To reduce excess moisture, lightly salt the interior of the hollowed tomatoes and let them drain upside down on a paper towel for a few minutes before stuffing.
Can I prepare stuffed tomatoes in advance?
Yes, assemble the stuffed tomatoes ahead of time, cover, and refrigerate. Bake them within 24 hours to maintain freshness.
Is it necessary to cook the rice before stuffing the tomatoes?
No, using uncooked arborio rice allows it to absorb the tomato juices during baking, enhancing the flavor and achieving a desirable texture.
What type of tomatoes work best for this recipe?
Large, firm varieties like truss or beefsteak tomatoes are ideal due to their size and ability to hold the stuffing without collapsing.
Can I freeze stuffed tomatoes?
Freezing stuffed tomatoes is not recommended, as the texture of the tomatoes may become mushy upon thawing.
How can I make this recipe vegan?
Replace goat cheese with a plant-based cheese alternative or omit it entirely, and ensure any additional ingredients align with a vegan diet.
What side dishes complement stuffed tomatoes?
Stuffed tomatoes pair well with a fresh green salad, roasted vegetables, or a light pasta dish.
Can I use other fillings besides rice?
Absolutely, consider using couscous, quinoa, or even lentils as alternative fillings for varied flavors and textures.
How do I keep the stuffing from spilling out during baking?
Avoid overfilling the tomatoes and gently press the stuffing inside to secure it.
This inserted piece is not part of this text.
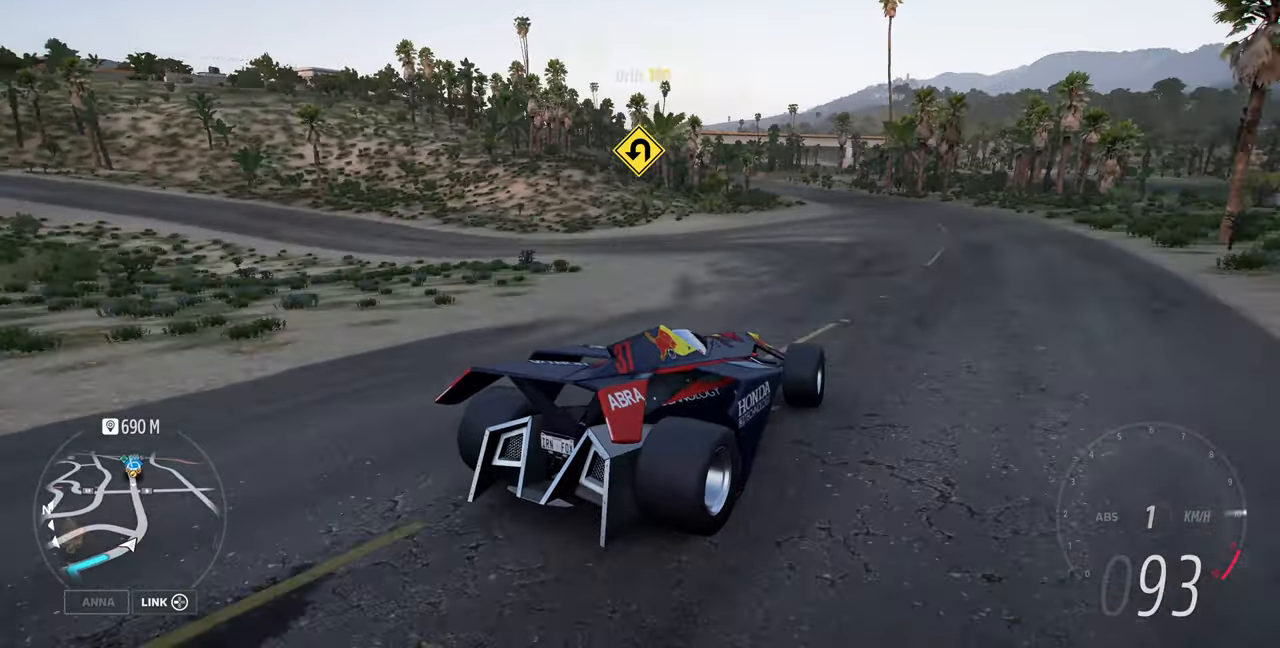
{"dt_ms": 500, "buttons": [], "left_stick": "left", "right_stick": "up", "events": []}
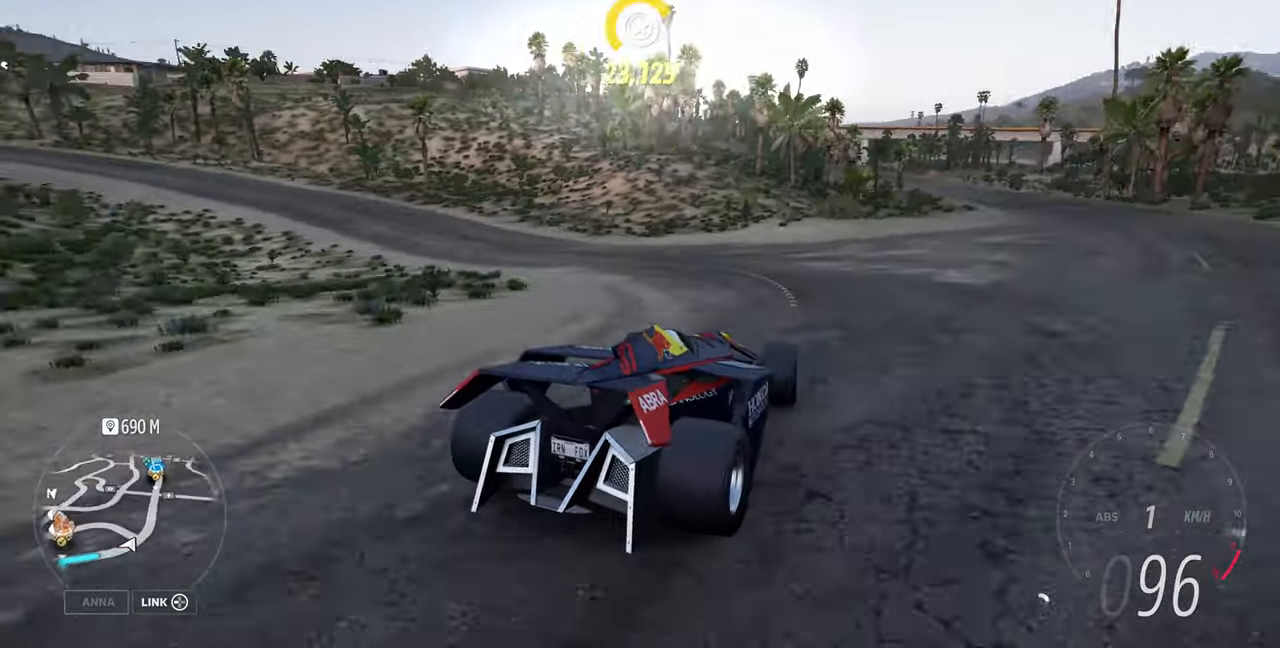
{"dt_ms": 500, "buttons": [], "left_stick": "left", "right_stick": "up", "events": []}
Placing the tops back on the tomatoes can also help contain the filling.
What herbs pair well with stuffed tomatoes?
Fresh herbs like parsley, basil, oregano, and mint complement the flavors of stuffed tomatoes beautifully.
Conclusion
Mediterranean-inspired stuffed tomatoes are a flavorful and versatile dish that brings the taste of the Mediterranean to your table. With simple ingredients and straightforward preparation, this recipe is sure to become a favorite for both casual dinners and special occasions.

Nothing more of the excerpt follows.